* **TASK 1**:
Can you reproduce word for word the passage of the Lady Macbeth rehearsal notes that begins with the words "Kate was 20" and ends with "on those expectations."?

* **STUDY TEXT**:

'''

| Lady Bleeds II; The sisters III; Death of the Duffling - 12/17/07
Did some experimenting for Lady Macbeth in my hotel bathroom sink this morning. I was able to clean
the sink pretty well afterwards, but left the washcloth pretty red. So on my way out of the hotel,
I stopped by the front desk to tell them not to worry if the maids report a murder in Room 200. * * *
Then on to the theater, to the women’s dressing room in the basement. Worked at the sink for a while
to get one of Lady M.’s handwashing blood appearances under control. Soon my buddy Angie arrived
and I sent her out to find a ketchup bottle (a good tool for filling blood containers) and a cup of tea.
I’d been told that Kate was ill. So I decided to go easy on her, not to work too long, not to get her
covered with blood.
Kate was 20 minutes early and was bubbling with some Internet research she’d done on somnambulism.
Sometimes somnambulists just stand still and doze off for a while. That seems cool and useful.
They are often trying to escape, which can be problematic when they escape by jumping out of windows.
But now Kate has more of sense of what is in these people’s eyes when they walk.
I mentioned to her the idea that Lady M. should stay beautiful, and create hand-washing gestures
that express her inner turmoil without getting nervous or jagged, but staying beautiful and sexy.
Then we went through the scene, choosing the moments of blood gushes so that they will hit long syllables
in the poetry; this will let her ride the language into the gesture. We also tried to anticipate where
the audience might expect the next surprise to come from and play on those expectations.
The hardest trick for Lady Macbeth is the moment where blood visibly appears and cascades from her hands.
So we spent about an hour choreographing Kate’s hands to hide the secret stuff in a way that’s expressive
Then we worked through the scene, beginning to end, dry (without blood), from outside to in and from inside
to out. What I mean is that sometimes we let the ideas in the lines guide the placement of the magic and
sometimes we let the magic inspire interpretations for the lines. All the while we tried to keep a
strong and clear vision of what Lady Macbeth is seeing in her guilty nightmare; and to stay aware of
the direct, sensual impact on a spectator of a beautiful woman bathing eerily in blood. We placed
nightmare sound effects where they provided motivation, and helped to time and punctuate the conjuring.

'''

* **PROVIDED ENTRIES**:
'''

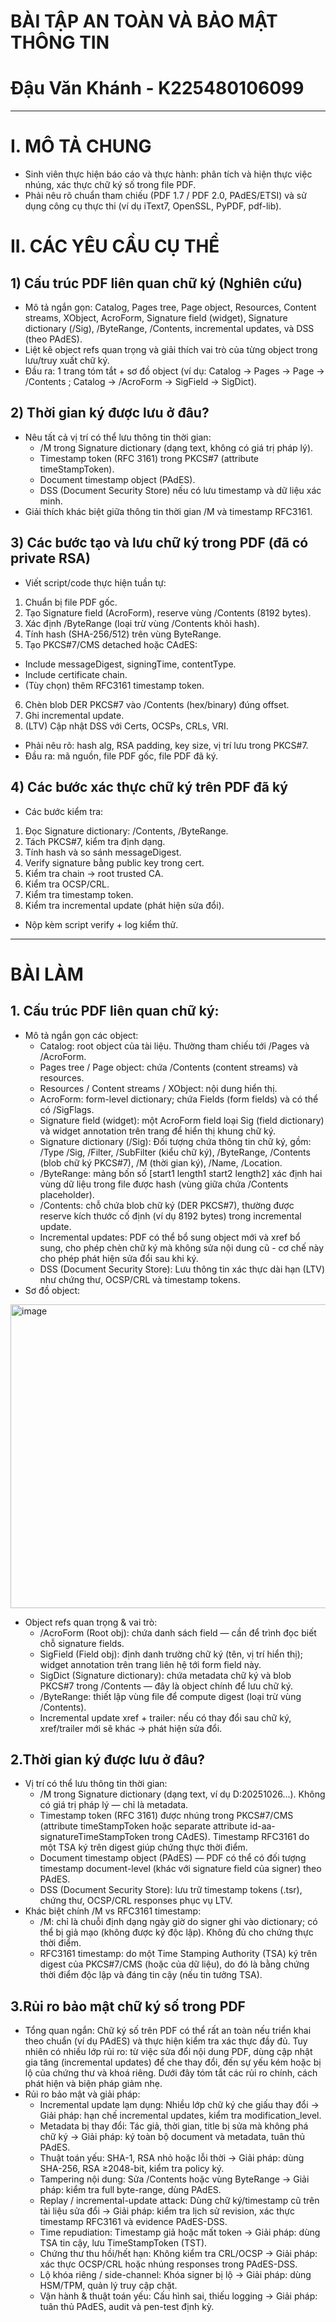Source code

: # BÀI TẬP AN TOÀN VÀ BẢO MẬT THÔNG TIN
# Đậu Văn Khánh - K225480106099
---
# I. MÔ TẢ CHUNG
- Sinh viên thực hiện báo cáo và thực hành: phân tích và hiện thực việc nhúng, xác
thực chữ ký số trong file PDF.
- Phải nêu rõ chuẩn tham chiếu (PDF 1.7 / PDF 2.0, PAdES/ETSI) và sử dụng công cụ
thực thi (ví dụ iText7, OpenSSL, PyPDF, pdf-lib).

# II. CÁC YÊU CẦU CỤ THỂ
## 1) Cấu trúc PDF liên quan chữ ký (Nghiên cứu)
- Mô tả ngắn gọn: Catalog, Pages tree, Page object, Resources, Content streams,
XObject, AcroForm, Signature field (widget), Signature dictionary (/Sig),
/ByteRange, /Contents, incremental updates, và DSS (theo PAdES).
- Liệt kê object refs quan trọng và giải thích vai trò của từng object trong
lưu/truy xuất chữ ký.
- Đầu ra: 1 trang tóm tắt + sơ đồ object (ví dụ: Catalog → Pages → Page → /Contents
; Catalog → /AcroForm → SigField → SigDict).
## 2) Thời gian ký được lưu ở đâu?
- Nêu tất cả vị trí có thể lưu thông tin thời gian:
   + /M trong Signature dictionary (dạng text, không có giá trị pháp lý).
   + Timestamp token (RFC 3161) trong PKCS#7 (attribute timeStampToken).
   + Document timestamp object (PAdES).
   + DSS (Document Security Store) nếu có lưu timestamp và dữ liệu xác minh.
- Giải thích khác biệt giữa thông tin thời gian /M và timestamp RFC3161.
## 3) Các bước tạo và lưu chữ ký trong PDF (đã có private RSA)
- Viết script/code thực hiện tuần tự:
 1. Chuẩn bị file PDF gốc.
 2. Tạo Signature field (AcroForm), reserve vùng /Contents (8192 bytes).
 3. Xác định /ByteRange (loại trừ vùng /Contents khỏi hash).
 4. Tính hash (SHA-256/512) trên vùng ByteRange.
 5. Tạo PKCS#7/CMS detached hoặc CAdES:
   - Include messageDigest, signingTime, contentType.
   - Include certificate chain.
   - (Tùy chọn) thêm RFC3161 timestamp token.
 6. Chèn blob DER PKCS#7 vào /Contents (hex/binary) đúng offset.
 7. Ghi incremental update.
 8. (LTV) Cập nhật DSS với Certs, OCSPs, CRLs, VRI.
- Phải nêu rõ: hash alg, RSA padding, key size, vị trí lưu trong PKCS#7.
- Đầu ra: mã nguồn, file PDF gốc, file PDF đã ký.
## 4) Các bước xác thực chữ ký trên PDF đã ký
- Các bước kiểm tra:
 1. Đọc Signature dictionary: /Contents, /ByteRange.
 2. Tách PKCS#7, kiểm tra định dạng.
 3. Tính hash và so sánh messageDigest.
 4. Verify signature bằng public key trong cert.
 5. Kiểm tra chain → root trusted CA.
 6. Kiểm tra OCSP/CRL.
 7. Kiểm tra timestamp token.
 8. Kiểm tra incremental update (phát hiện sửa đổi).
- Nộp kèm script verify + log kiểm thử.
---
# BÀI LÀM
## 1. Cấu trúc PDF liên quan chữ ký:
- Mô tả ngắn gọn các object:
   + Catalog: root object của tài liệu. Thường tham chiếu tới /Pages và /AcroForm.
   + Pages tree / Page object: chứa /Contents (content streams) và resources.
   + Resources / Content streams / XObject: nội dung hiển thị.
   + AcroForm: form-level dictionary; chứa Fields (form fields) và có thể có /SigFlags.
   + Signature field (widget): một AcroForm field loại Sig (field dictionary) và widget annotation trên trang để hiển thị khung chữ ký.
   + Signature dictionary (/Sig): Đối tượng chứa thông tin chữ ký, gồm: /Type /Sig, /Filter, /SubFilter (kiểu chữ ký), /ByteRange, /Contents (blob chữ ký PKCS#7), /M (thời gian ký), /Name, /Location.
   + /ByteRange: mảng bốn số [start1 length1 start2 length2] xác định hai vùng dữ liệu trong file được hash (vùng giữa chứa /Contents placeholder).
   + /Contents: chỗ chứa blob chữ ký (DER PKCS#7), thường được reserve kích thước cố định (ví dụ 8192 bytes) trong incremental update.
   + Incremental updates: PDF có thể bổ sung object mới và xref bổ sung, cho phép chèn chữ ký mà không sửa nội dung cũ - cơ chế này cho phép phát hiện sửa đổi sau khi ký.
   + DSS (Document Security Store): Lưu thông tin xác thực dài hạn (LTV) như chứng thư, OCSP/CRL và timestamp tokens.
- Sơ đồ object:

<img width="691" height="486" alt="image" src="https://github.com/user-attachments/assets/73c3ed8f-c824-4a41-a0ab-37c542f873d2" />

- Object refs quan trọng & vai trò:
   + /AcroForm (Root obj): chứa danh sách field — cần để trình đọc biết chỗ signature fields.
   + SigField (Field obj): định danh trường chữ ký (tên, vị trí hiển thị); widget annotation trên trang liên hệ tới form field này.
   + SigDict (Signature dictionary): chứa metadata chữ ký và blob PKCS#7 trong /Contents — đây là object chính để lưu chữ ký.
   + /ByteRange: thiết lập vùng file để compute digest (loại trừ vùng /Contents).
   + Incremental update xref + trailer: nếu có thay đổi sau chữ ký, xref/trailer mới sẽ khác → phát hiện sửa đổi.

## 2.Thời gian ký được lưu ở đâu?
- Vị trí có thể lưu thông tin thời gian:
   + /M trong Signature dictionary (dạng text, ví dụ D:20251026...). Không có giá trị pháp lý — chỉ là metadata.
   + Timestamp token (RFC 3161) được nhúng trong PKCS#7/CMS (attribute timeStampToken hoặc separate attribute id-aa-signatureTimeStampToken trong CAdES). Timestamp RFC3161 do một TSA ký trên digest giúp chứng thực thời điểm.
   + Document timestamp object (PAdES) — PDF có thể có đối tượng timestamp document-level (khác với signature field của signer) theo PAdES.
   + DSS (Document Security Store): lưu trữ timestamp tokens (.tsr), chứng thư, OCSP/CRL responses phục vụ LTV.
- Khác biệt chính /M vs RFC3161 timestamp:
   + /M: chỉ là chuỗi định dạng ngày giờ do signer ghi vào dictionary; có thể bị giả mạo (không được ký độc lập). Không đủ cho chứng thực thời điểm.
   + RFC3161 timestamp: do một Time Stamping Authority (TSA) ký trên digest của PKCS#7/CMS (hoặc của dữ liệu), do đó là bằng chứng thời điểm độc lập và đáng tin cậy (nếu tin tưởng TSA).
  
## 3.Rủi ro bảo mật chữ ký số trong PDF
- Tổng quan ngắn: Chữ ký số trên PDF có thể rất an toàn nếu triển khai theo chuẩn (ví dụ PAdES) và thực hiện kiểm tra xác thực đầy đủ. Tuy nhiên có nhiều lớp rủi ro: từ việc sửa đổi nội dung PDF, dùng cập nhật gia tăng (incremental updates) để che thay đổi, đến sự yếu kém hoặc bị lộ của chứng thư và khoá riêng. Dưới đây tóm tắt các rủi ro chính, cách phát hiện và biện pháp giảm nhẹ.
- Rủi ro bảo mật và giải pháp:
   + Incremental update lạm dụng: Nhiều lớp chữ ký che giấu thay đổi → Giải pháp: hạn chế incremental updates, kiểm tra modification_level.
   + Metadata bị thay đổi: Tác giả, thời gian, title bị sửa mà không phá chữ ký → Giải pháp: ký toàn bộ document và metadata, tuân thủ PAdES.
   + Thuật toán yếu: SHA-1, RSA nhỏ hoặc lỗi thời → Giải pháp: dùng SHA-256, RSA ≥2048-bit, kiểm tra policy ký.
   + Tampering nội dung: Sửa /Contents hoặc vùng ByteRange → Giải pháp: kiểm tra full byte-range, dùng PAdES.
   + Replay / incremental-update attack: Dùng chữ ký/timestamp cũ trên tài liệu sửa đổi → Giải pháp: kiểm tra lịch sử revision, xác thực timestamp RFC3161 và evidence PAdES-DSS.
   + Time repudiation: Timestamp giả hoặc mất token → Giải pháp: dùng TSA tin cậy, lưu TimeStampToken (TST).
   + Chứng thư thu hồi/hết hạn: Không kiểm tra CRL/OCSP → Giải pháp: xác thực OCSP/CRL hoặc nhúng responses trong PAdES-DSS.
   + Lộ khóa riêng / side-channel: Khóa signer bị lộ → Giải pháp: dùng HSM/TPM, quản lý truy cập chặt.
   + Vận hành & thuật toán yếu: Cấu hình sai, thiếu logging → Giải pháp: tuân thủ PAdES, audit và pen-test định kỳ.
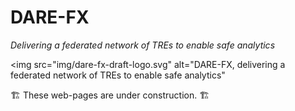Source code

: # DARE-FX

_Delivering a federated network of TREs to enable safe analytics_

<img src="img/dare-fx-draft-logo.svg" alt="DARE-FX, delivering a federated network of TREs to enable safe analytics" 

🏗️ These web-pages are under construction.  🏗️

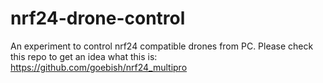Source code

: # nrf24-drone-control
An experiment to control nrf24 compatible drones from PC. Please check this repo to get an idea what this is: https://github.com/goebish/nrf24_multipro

'''

* **TASK 2**:
Could you output the lines in the records, from the one containing "## 2.Thời gian ký được lưu ở đâu?" through the one containing "chỉ là metadata." with both ends included, as a JSON list of strings with one string per line and blank lines omitted?

* **TASK OUTPUT 1**:
Kate was 20 minutes early and was bubbling with some Internet research she’d done on somnambulism.
Sometimes somnambulists just stand still and doze off for a while. That seems cool and useful.
They are often trying to escape, which can be problematic when they escape by jumping out of windows.
But now Kate has more of sense of what is in these people’s eyes when they walk.
I mentioned to her the idea that Lady M. should stay beautiful, and create hand-washing gestures
that express her inner turmoil without getting nervous or jagged, but staying beautiful and sexy.
Then we went through the scene, choosing the moments of blood gushes so that they will hit long syllables
in the poetry; this will let her ride the language into the gesture. We also tried to anticipate where
the audience might expect the next surprise to come from and play on those expectations.

* **TASK OUTPUT 2**:
[
  "## 2.Thời gian ký được lưu ở đâu?",
  "- Vị trí có thể lưu thông tin thời gian:",
  "   + /M trong Signature dictionary (dạng text, ví dụ D:20251026...). Không có giá trị pháp lý — chỉ là metadata."
]